Rybczynski mengemukakan analisisnya yang berbeda dengan analisis di atas yang
dikenal dengan Teorema Rybczynski, yang menyatakan bahwa pada harga-harga komoditi yang
konstan, setiap kenaikan dalam kepemilikan atau jumlah salah satu faktor produksi akan
meningkatkan output dari komoditi yang lebih banyak menggunakan faktor produksi itu di
banding faktor produksi lainnya, dan dalam waktu bersamaan akan menurunkan output komoditi
lain.

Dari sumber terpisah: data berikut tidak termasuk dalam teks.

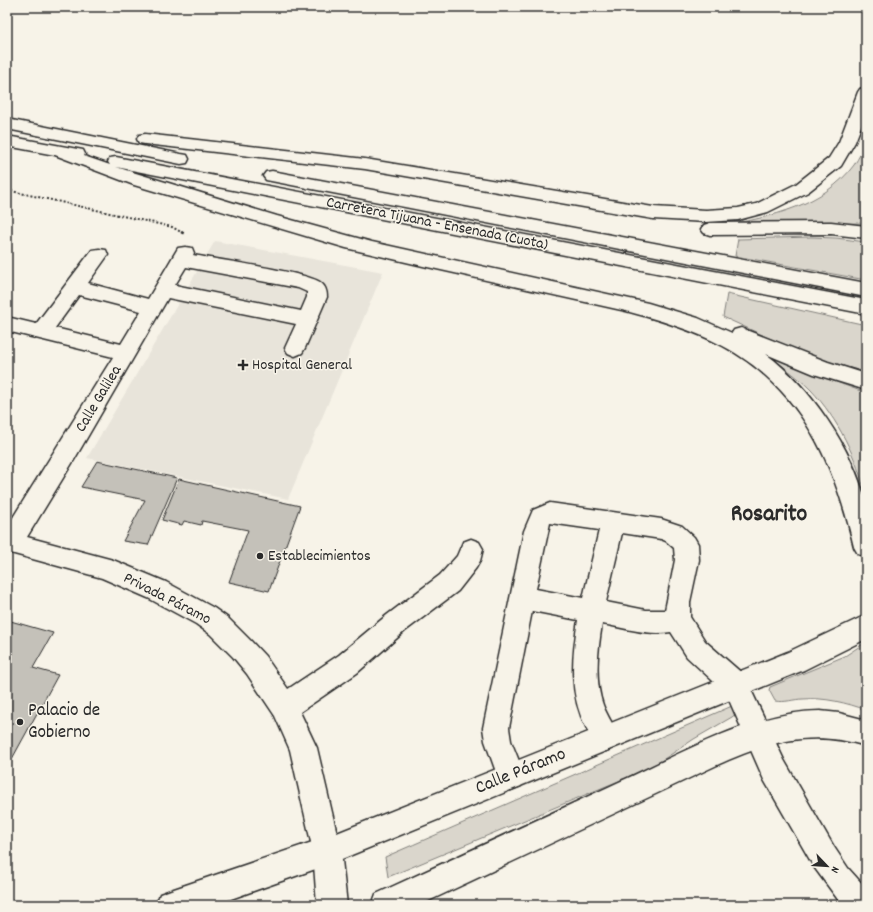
<svg xmlns="http://www.w3.org/2000/svg" width="873" height="912" viewBox="0 0 873 912" font-family="Dekko,sans-serif">
<rect width="100%" height="100%" fill="#f7f3e8"/>
<filter id="ink" filterUnits="userSpaceOnUse"><feTurbulence type="fractalNoise" baseFrequency=".025" numOctaves="2"/><feDisplacementMap in="SourceGraphic" scale="8" xChannelSelector="R" yChannelSelector="G"/><feConvolveMatrix kernelMatrix="1 2 1 2 8 2 1 2 1" color-interpolation-filters="sRGB"/></filter>
<g filter="url(#ink)">
<!-- built -->
<polygon fill="#e8e4da" points="215,241 383,272 288,499 87,458"/>
<!-- green -->
<g fill="#dad6cc" stroke="#82807c">
<path d="M866 143V223L724 225C769 218 825 205 854 165 859 158 862 150 866 143Z"/>
<polygon points="811,237 836,238 866,242 866,280 735,256 738,239"/>
<path d="M727 294 866 325V372C816 361 769 338 723 317Z"/>
<path d="M760 350 812 373 866 393V496C857 458 838 419 811 390 796 375 777 362 760 350Z"/>
<path d="M866 642V710C848 703 823 697 803 699 794 699 785 703 775 701L769 690 770 687 845 656Z"/>
<polygon points="732,706 737,713 732,717 694,739 652,767 388,877 385,857"/>
</g>
<!-- building -->
<g fill="#c4c1b9" stroke="#2b2b2b">
<polygon points="97,461 177,478 148,545 123,541 145,500 81,487"/>
<polygon points="179,479 300,506 269,591 229,582 248,530 202,521 201,525 184,521 182,525 162,520"/>
<polygon points="7,620 53,633 33,668 58,675 7,768"/>
</g>
<g fill="none" stroke-linecap="round" stroke-linejoin="round">
<!-- minor casing -->
<g stroke="#2b2b2b" stroke-width="3">
<g id="minor">
<path d="M185 247 192 248 194 253 193 255C214 259 311 273 321 283 326 287 327 292 327 297L305 348 302 353 295 356 288 353 285 348 296 324 168 298 74 460 27 537 113 560 166 582 214 608 228 618 251 641 265 656 288 689 339 655 387 615 440 575 457 556 463 542 471 539 479 542 483 549 480 561 476 568 458 591 405 631 357 673 300 712 317 748 341 851 347 905H317L313 851 290 750 275 716 247 674 233 657 210 634 196 624 148 598 102 578 7 552V527L113 357 7 331V317L36 324 92 250 99 249 106 250 108 255 88 283 148 299 178 248ZM186 267 298 288 307 292V297L301 311 175 285ZM79 295 141 311 121 344 55 328Z"/>
<path d="M550 503 661 519 682 526 694 537 698 544 699 560 690 602V617L705 641 744 675 784 760 834 847 848 868 866 888V905H842L814 867 764 780 726 693 687 657 671 632C649 636 625 628 602 624 598 649 594 680 603 705 607 716 615 727 619 738L615 747 606 751C594 746 592 740 587 729 568 694 572 657 578 620L532 611 509 728 511 741 525 776 521 786 511 790 501 786 485 741 483 728 524 531 533 510ZM550 523 599 530 583 598 536 589ZM622 533 661 539 666 541 674 548 675 560 665 610H646L606 602Z"/>
</g>
</g>
<!-- major casing -->
<g stroke="#2b2b2b" stroke-width="3">
<g id="major">
<polygon points="866,615 866,639 804,670 327,865 214,905 156,905 160,894 171,890 327,837 788,652"/>
<path d="M820 711 839 713 866 720V746C810 729 767 742 715 766L420 905H372L376 894C457 857 538 820 619 782 679 755 753 711 820 711Z"/>
</g>
</g>
<!-- highway casing -->
<g stroke="#2b2b2b" stroke-width="3">
<g id="highway">
<polygon points="866,87 866,113 855,142 841,166 808,192 768,212 738,220 706,222 653,219 365,169 145,144 139,143 137,139 139,135 145,134 365,159 653,207 706,210 738,208 756,204 796,184 829,158 839,142 858,92 860,89"/>
<polygon points="7,119 181,154 187,155 189,159 187,163 181,164 7,129"/>
<path d="M7 136 83 150 85 154 84 156 110 165 108 162 110 158 116 157 866 300V314L116 167 277 216 372 242 648 303 698 318 732 333 734 330 741 328 828 362 866 374V390L814 374 766 354C810 386 853 449 866 503 869 518 866 541 866 557L858 554 854 547C835 465 802 388 723 346 693 330 660 320 626 311L423 266 346 248 134 185 55 155 7 146Z"/>
<polygon points="272,171 866,283 866,297 266,180 263,176 266,172"/>
<polygon points="831,222 866,226 866,238 831,234 710,235 704,233 701,229 704,225 710,223"/>
</g>
</g>
<!-- path-far1 -->
<polyline stroke="#2b2b2b" stroke-width="2" stroke-dasharray="2 2" stroke-linecap="butt" points="7,190 172,227 183,233"/>
<!-- path -->
<polyline stroke="#2b2b2b" stroke-width="2.5" stroke-dasharray="3 3" stroke-linecap="butt" points="181,232 185,234"/>
<!-- minor -->
<use href="#minor" fill="#f7f3e8" fill-rule="evenodd"/>
<!-- major -->
<use href="#major" fill="#f7f3e8" fill-rule="evenodd"/>
<!-- highway -->
<use href="#highway" fill="#f7f3e8" fill-rule="evenodd"/>
</g>
</g>
<!-- markers -->
<g fill="#2b2b2b" stroke="#f7f3e8" stroke-width="1.5">
<path d="M241 359h4v4h4v4h-4v4h-4v-4h-4v-4h4z"/>
<circle cx="260" cy="556" r="4"/>
<circle cx="20" cy="722" r="4"/>
</g>
<g text-anchor="middle" dominant-baseline="central" stroke-width="3" stroke-linejoin="round" paint-order="stroke">
<!-- street labels -->
<g font-size="16" fill="#2b2b2b" stroke="#f7f3e8">
<text transform="translate(437 224) rotate(11)">Carretera Tijuana - Ensenada (Cuota)</text>
<text transform="translate(99 399) rotate(-59)">Calle Galilea</text>
<text transform="translate(167 599) rotate(27)">Privada Páramo</text>
</g>
<!-- poi labels -->
<g font-size="16" fill="#2b2b2b" stroke="#f7f3e8" text-anchor="start">
<text x="252" y="365">Hospital General</text>
<text x="268" y="556">Establecimientos</text>
</g>
<!-- near-poi labels -->
<g font-size="19" fill="#2b2b2b" stroke="#f7f3e8" text-anchor="start">
<text x="28" y="711">Palacio de<tspan x="28" dy="22">Gobierno</tspan></text>
</g>
<!-- near-street labels -->
<g font-size="19" fill="#2b2b2b" stroke="#f7f3e8">
<text transform="translate(521 772) rotate(-22)">Calle Páramo</text>
</g>
<!-- town labels -->
<g font-size="24" font-weight="bold" fill="#2b2b2b" stroke="#f7f3e8">
<text x="769" y="515">Rosarito</text>
</g>
</g>
<!-- margin -->
<rect width="873" height="912" fill="none" stroke="#f7f3e8" stroke-width="24"/>
<rect x="12" y="12" width="849" height="888" fill="none" stroke="#2b2b2b" stroke-width="1.5" filter="url(#ink)"/>
<!-- north arrow -->
<g transform="translate(827 866) rotate(115)" stroke="#f7f3e8" stroke-width="3" paint-order="stroke">
<path d="M0-3L7 15L0 10L-7 15Z" fill="#2b2b2b"/>
<text y="-6" font-size="11" font-weight="bold" text-anchor="middle" fill="#2b2b2b">N</text>
</g>
</svg>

Jika terjadi pertambahan faktor L (sementara faktor K tetap atau bertambah sedikit saja),
maka output komoditi X yang padat L akan meningkat dan melampaui output komoditi Y yang
padat K. Bahkan secara relatif output Y akan menurun pada Px/Py yang konstan. Untuk lebih
jelasnya perhatikan gambar berikut. menjelaskan kurva kemungkinan produksi sebelum kenaikan
faktor produksi L (PPC I) dan setelah kenaikan faktor produksi L (PPC II), sedangkan faktor K
konstan atau kenaikannya tidak sebesar faktor L. Pada kondisi perdagangan bebas pada PPC I
titik produksi berada di titik A dengan jumlah output 20 Y dan 130X berdasarkan harga-harga
relatif Px/Py I. Ketika faktor L bertambah PPC bergeser ke PPC II, sedangkan harga relatif
konstan di mana Px/Py II = Px/Py I dengan titik produksi pada titik B. Titik tersebut terletak
pada PPC II dengan jumlah output 10Y dan 270X. Dengan demikian output X yang padat L
bertambah bahkan lebih dari dua kali lipat yaitu dari 130X menjadi 270X, sedangkan output Y
yang padat K justru menurun dari 20Y menjadi 10Y. Kenaikan output X tersebut hanya
disebabkan oleh bertambahnya faktor L, namun juga berpindahnya sebagian faktor L yang
semula berada pada sektor yang memproduksi Y, sehingga output X bertambah dua kali lipat
atau lebih besar dari rasio pertambahan faktor L.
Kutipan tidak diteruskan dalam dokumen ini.